▼

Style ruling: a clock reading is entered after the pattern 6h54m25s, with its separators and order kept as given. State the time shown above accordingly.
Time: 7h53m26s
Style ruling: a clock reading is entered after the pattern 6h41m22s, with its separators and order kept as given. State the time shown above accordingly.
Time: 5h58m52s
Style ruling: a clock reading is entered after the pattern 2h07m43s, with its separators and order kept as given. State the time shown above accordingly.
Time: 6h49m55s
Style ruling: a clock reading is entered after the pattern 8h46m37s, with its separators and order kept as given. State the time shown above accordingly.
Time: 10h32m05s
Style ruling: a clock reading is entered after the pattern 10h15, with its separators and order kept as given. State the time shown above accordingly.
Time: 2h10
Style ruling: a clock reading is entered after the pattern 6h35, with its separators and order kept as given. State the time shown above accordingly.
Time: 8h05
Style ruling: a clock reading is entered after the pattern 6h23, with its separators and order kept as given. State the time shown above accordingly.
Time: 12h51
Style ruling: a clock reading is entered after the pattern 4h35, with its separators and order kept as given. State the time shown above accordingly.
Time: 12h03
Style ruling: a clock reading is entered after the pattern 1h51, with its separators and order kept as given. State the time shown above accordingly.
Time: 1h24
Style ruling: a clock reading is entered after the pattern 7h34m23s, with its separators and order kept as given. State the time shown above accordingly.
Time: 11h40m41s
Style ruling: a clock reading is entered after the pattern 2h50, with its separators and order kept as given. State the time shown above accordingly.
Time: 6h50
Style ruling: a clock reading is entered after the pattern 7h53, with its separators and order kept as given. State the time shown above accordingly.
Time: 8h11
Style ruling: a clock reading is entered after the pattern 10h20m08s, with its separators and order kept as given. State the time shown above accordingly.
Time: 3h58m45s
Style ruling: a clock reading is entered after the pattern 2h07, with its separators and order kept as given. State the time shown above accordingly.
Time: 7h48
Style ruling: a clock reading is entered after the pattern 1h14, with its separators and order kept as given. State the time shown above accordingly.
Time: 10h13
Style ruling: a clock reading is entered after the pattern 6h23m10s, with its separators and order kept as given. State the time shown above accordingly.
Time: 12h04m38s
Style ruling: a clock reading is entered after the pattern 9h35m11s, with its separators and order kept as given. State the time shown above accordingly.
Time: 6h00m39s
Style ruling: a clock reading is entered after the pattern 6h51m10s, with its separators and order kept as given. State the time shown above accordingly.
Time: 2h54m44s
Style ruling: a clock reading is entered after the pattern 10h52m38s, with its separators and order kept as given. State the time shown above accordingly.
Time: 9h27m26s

▲

◆ **PROBLEM DESCRIPTION**
Copy every line of the listing above without changing anything.

◆ **RESULT OF THIS EXERCISE**
Style ruling: a clock reading is entered after the pattern 6h54m25s, with its separators and order kept as given. State the time shown above accordingly.
Time: 7h53m26s
Style ruling: a clock reading is entered after the pattern 6h41m22s, with its separators and order kept as given. State the time shown above accordingly.
Time: 5h58m52s
Style ruling: a clock reading is entered after the pattern 2h07m43s, with its separators and order kept as given. State the time shown above accordingly.
Time: 6h49m55s
Style ruling: a clock reading is entered after the pattern 8h46m37s, with its separators and order kept as given. State the time shown above accordingly.
Time: 10h32m05s
Style ruling: a clock reading is entered after the pattern 10h15, with its separators and order kept as given. State the time shown above accordingly.
Time: 2h10
Style ruling: a clock reading is entered after the pattern 6h35, with its separators and order kept as given. State the time shown above accordingly.
Time: 8h05
Style ruling: a clock reading is entered after the pattern 6h23, with its separators and order kept as given. State the time shown above accordingly.
Time: 12h51
Style ruling: a clock reading is entered after the pattern 4h35, with its separators and order kept as given. State the time shown above accordingly.
Time: 12h03
Style ruling: a clock reading is entered after the pattern 1h51, with its separators and order kept as given. State the time shown above accordingly.
Time: 1h24
Style ruling: a clock reading is entered after the pattern 7h34m23s, with its separators and order kept as given. State the time shown above accordingly.
Time: 11h40m41s
Style ruling: a clock reading is entered after the pattern 2h50, with its separators and order kept as given. State the time shown above accordingly.
Time: 6h50
Style ruling: a clock reading is entered after the pattern 7h53, with its separators and order kept as given. State the time shown above accordingly.
Time: 8h11
Style ruling: a clock reading is entered after the pattern 10h20m08s, with its separators and order kept as given. State the time shown above accordingly.
Time: 3h58m45s
Style ruling: a clock reading is entered after the pattern 2h07, with its separators and order kept as given. State the time shown above accordingly.
Time: 7h48
Style ruling: a clock reading is entered after the pattern 1h14, with its separators and order kept as given. State the time shown above accordingly.
Time: 10h13
Style ruling: a clock reading is entered after the pattern 6h23m10s, with its separators and order kept as given. State the time shown above accordingly.
Time: 12h04m38s
Style ruling: a clock reading is entered after the pattern 9h35m11s, with its separators and order kept as given. State the time shown above accordingly.
Time: 6h00m39s
Style ruling: a clock reading is entered after the pattern 6h51m10s, with its separators and order kept as given. State the time shown above accordingly.
Time: 2h54m44s
Style ruling: a clock reading is entered after the pattern 10h52m38s, with its separators and order kept as given. State the time shown above accordingly.
Time: 9h27m26s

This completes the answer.